**DATA IN THIS EXERCISE**
—————

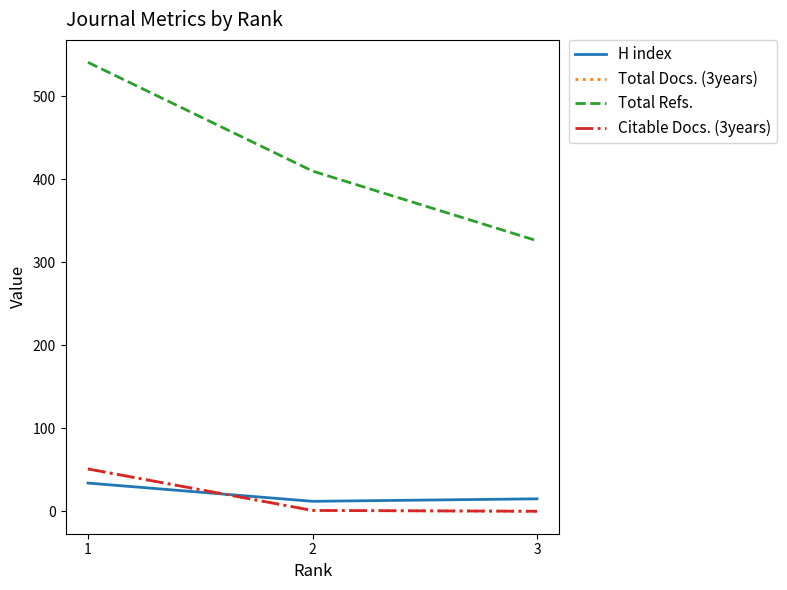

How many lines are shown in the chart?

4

—————

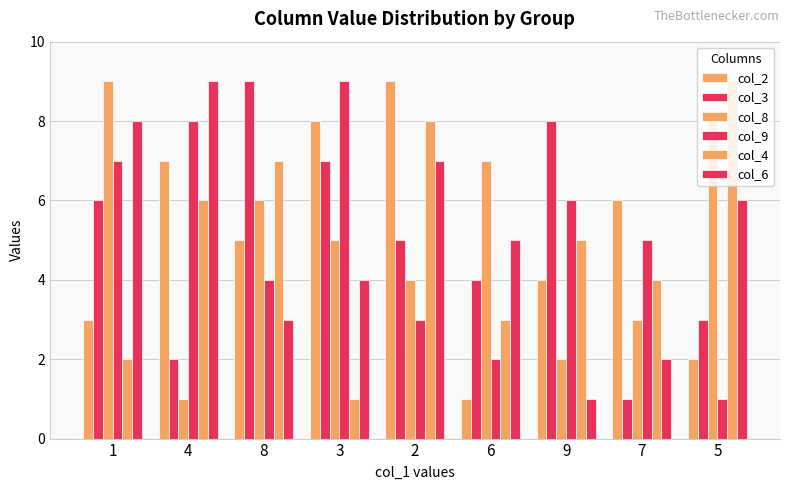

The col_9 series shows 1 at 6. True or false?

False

—————

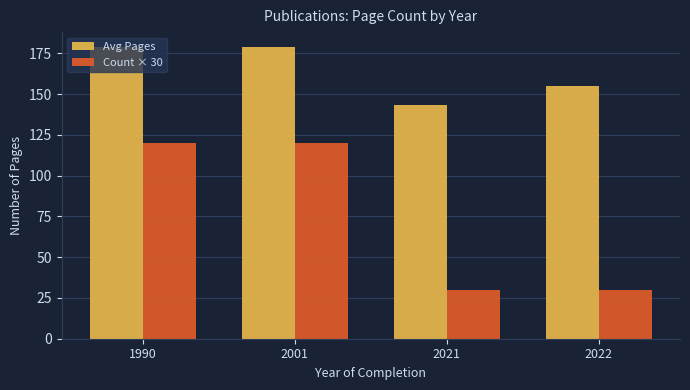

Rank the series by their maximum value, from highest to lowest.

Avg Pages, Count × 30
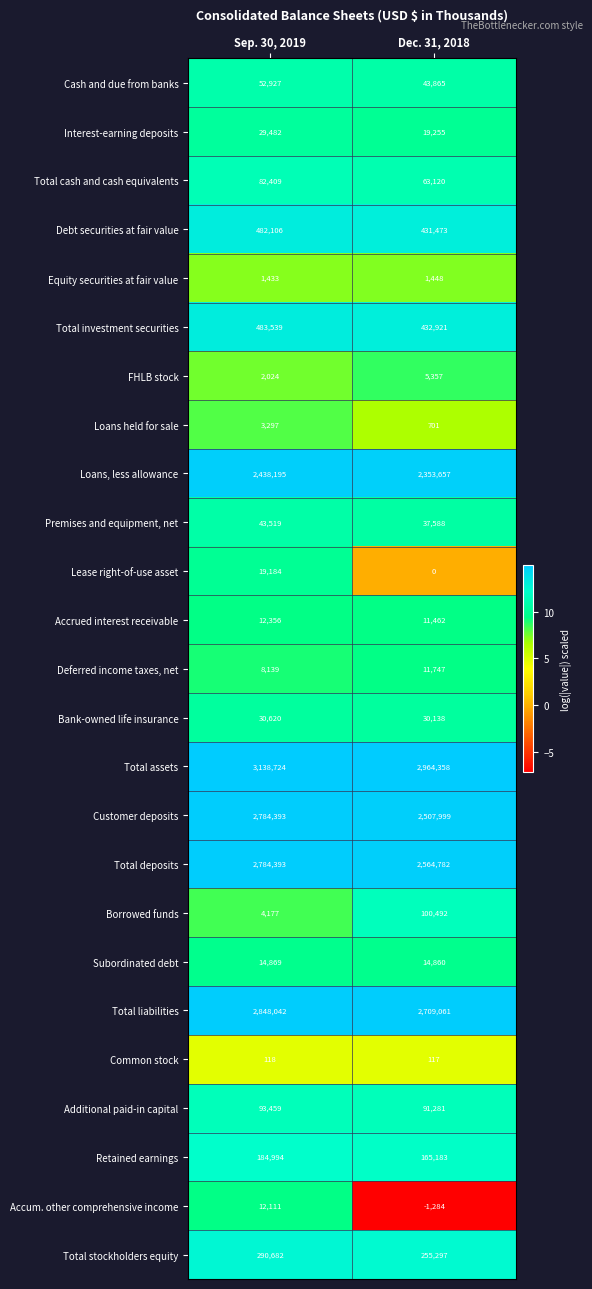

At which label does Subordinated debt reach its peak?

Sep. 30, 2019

—————

**DIRECTIONS FOR THIS TASK**
Pull out every line of the records above that contains the string "series".

**WRITTEN SOLUTION**
The col_9 series shows 1 at 6. True or false?
Rank the series by their maximum value, from highest to lowest.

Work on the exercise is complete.